Novel finding shows that brain cells conduct antidepressant action even in the absence of activity
Researchers are one step closer to understanding the physiology of antidepressant action in the brain. They have confirmed that even when brain cells are not active, they trigger protein production that affects the function of cells and neural circuits. The work was conducted in the labs of Ege Kavalali, professor and acting chair of the Department of Pharmacology and William Stokes Chair in Experimental Therapeutics, and Lisa Monteggia, professor of pharmacology.
“It is surprising to see that brain cells without activity initiate gene transcription,” said Monteggia, also Barlow Family Director of the Vanderbilt Brain Institute. “Among our most interesting findings, we show that it isn’t a huge number of genes that were changed by an activity-independent mechanism, however these genes are often involved in activating other downstream genes.”

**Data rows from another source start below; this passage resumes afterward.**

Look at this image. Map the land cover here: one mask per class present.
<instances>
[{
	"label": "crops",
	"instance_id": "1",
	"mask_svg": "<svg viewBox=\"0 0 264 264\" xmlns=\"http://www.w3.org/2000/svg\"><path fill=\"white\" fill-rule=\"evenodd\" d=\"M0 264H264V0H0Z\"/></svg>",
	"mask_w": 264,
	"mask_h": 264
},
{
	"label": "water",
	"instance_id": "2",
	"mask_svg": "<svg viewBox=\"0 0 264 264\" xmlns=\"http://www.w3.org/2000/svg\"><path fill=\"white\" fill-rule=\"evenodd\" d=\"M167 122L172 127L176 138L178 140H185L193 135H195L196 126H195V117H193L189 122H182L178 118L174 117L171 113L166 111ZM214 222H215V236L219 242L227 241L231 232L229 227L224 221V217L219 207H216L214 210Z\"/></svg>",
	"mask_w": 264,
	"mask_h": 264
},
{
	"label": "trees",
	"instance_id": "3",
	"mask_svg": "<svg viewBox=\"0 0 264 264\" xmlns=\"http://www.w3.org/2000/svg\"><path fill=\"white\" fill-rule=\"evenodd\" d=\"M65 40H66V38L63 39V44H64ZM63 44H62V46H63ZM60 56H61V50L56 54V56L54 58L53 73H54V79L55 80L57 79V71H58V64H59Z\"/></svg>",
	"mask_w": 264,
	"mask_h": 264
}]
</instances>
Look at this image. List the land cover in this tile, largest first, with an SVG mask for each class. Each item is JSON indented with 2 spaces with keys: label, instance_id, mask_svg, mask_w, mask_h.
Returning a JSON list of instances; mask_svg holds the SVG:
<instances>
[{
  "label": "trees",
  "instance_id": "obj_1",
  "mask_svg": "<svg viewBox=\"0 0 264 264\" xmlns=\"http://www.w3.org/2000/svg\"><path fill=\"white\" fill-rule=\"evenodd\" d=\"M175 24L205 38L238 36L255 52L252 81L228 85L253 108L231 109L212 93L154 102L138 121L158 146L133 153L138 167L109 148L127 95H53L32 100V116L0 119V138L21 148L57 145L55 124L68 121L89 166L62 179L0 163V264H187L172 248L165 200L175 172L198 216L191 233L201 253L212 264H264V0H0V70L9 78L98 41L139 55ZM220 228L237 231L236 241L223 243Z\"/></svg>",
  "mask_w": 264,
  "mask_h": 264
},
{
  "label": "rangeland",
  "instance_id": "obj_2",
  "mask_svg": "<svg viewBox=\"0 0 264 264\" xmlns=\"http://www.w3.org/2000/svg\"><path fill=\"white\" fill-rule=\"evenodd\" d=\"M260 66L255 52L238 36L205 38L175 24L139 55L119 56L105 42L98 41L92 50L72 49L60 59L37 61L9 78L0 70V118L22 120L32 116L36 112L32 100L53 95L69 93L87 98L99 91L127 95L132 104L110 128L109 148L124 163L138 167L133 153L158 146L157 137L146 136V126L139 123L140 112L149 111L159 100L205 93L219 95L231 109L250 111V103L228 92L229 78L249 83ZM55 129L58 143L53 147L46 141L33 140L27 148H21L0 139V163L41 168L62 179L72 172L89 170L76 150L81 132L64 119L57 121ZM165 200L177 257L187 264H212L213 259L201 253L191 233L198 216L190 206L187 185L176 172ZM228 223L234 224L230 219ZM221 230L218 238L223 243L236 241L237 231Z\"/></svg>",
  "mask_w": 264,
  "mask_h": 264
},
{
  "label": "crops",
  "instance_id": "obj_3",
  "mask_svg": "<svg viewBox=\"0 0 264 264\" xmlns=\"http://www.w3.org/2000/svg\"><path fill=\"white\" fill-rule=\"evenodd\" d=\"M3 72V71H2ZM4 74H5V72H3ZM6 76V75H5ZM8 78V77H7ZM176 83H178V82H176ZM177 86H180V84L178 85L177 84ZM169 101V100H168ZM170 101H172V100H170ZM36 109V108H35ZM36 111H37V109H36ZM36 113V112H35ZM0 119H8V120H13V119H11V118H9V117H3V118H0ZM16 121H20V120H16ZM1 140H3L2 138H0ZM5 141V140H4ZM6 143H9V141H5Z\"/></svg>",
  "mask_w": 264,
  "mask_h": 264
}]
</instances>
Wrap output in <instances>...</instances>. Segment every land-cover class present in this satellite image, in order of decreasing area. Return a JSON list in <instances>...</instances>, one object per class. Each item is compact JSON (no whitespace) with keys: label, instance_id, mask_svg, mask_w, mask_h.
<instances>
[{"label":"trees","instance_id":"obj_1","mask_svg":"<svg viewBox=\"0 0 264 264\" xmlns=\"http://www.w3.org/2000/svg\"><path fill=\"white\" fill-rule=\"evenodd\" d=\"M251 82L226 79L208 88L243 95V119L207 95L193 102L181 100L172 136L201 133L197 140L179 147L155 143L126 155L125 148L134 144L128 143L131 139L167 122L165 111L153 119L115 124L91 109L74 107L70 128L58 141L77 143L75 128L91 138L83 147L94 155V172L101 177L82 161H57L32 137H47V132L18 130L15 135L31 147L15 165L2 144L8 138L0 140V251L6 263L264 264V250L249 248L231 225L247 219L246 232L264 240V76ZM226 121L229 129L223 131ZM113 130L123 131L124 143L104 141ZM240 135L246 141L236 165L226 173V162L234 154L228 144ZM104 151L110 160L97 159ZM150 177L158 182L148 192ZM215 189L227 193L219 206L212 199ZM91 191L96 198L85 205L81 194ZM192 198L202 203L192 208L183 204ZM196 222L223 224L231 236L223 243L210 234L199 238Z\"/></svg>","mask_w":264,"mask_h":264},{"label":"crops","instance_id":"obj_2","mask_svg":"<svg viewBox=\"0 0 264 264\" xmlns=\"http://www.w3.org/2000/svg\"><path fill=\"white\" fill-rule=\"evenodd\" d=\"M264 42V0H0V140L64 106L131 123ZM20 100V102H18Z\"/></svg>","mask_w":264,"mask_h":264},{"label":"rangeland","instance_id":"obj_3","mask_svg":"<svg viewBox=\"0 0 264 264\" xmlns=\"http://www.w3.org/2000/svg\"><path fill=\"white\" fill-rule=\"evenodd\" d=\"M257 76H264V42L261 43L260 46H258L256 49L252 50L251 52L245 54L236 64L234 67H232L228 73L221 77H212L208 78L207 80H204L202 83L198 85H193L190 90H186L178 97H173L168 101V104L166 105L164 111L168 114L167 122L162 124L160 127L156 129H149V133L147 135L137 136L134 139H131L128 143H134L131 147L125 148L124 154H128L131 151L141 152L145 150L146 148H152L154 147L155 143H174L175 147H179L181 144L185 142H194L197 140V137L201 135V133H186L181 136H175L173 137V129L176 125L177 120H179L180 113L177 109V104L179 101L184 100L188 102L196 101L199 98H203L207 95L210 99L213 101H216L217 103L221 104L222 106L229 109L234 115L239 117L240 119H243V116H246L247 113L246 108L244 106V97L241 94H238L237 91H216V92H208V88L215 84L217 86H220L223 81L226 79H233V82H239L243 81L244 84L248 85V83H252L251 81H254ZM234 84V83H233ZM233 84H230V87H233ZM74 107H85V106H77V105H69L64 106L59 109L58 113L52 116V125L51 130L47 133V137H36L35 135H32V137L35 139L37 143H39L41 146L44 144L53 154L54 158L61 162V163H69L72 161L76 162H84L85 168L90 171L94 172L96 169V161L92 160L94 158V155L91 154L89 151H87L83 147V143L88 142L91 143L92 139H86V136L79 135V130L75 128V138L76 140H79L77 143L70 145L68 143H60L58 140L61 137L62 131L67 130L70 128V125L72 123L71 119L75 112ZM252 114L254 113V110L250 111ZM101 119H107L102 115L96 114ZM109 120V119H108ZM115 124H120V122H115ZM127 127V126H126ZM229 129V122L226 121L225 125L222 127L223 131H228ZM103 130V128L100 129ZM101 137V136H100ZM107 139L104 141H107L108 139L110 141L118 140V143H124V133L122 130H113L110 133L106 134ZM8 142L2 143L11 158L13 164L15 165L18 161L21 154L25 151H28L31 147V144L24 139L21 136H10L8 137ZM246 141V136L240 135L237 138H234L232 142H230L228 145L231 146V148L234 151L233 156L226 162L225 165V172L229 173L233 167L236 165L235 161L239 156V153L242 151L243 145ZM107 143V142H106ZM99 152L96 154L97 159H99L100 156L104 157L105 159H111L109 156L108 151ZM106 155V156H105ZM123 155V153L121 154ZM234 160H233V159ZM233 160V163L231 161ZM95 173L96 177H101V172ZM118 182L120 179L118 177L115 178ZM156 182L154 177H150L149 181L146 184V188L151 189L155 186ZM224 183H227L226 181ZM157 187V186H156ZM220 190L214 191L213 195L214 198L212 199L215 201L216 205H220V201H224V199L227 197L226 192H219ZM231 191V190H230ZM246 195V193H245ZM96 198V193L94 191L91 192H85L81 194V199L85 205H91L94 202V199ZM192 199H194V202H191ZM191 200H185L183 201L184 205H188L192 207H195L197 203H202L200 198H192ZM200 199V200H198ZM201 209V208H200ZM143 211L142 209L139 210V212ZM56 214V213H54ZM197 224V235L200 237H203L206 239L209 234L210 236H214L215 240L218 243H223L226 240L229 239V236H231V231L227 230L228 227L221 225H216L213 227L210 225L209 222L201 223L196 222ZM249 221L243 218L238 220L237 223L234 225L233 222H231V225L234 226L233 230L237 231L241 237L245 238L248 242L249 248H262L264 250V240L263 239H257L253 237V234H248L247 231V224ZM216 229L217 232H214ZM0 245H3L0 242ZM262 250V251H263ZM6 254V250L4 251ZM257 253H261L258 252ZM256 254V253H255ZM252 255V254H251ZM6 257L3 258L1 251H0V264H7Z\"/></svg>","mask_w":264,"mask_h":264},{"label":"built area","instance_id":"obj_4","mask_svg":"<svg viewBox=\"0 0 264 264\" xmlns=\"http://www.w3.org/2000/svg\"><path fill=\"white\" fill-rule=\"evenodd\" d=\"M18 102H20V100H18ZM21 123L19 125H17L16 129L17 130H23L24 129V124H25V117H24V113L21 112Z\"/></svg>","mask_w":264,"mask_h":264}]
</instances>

The work looks at Brain-Derived Neurotrophic Factor, a growth factor critical for how antidepressants act. This work shows for the first time that, independent of activity, BDNF expression can still be regulated. This new understanding builds on Monteggia’s latest research into how the drug ketamine acts as an antidepressant and its short- and long-term effects. It also took shape from previous research in the Kavalali lab that examined the crucial role of spontaneous neurotransmission in the brain.
Why it matters
Depression, which the World Health Organization says costs $1 trillion annually in lost productivity, affects 264 million people around the world. Current treatments are not effective in approximately half of patients, and depression’s treatment-resistant population is at far higher risk of suicide. Monteggia is conducting this functional research to find ways to mitigate unnecessary and preventable loss of life.
Basic science research like Monteggia and Kavalali’s lays the groundwork for understanding why the body malfunctions and how medications work. By proposing a testable hypothesis that results in new understanding of the brain’s fundamental process, scientists can engage in smarter drug development with the goal of delivering faster or longer-lasting treatment options.
Monteggia plans to build on a number of angles and techniques to show the broader perspective and impact of gene expression in the brain. Her team is creatively dissecting the mechanistic process of the growth factor BDNF in the brain, with the ultimate goal of extending ketamine’s long-term effects with fewer side effects. She also is looking into why the drug may not have an effect for some, to build different therapies for treatment-resistant patients.